Schulfrieden als Kriterium
Mehrere muslimische Lehrerinnen, die im Klassenraum unbedingt das Kopftuch tragen wollten, wurden aufgrund dieses Gesetzes nicht eingestellt. Sie zogen vor Gericht, weil sie sich in ihrer Religionsfreiheit eingeschränkt sahen. Damit haben sie auch gleich Behauptungen widerlegt, es handele sich ja lediglich um ein harmloses Kleidungsstück und der Staat dürfe keine Kleiderordnung erlassen. Ihren Klagen wurde oftmals stattgegeben.

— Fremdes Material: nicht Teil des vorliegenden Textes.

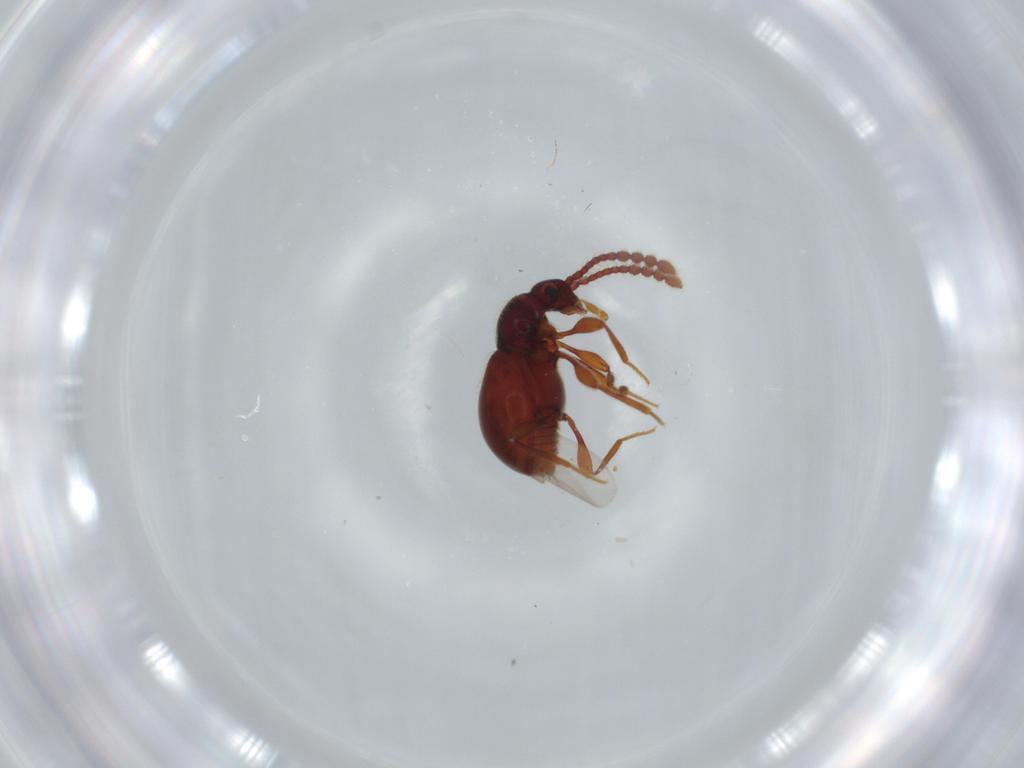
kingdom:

Das Bundesverfassungsgericht verhandelte zweimal zu diesem Thema. Nachdem der Zweite Senat 2003 das Verbot von religiösen Symbolen und Kleidungsstücken für gerechtfertigt hielt, sofern eine neutrale gesetzliche Regelung dazu erlassen wird, verkündete der Berliner Senat 2005 das Neutralitiätsgesetz in seiner jetzigen Form. Dennoch zogen wieder muslimische Lehrerinnen vor Gericht – übrigens die einzige Gruppe, die sich mit dem Gesetz nicht abfinden wollte. Das Gesetz wurde 2015 erneut vor Bundesverfassungsgericht verhandelt; diesmal vor dem Ersten Senat. Er kam zu dem Ergebnis, dass eine konkrete Gefährdung des Schulfriedens vorliegen müsse, um das Tragen religiöser Symbole und Kleidung zu untersagen. Ein „pauschales Kopftuchverbot“ sei nicht zulässig. Seitdem rätseln alle Beteiligten, was genau eine konkrete Störung des Schulfriedens sei.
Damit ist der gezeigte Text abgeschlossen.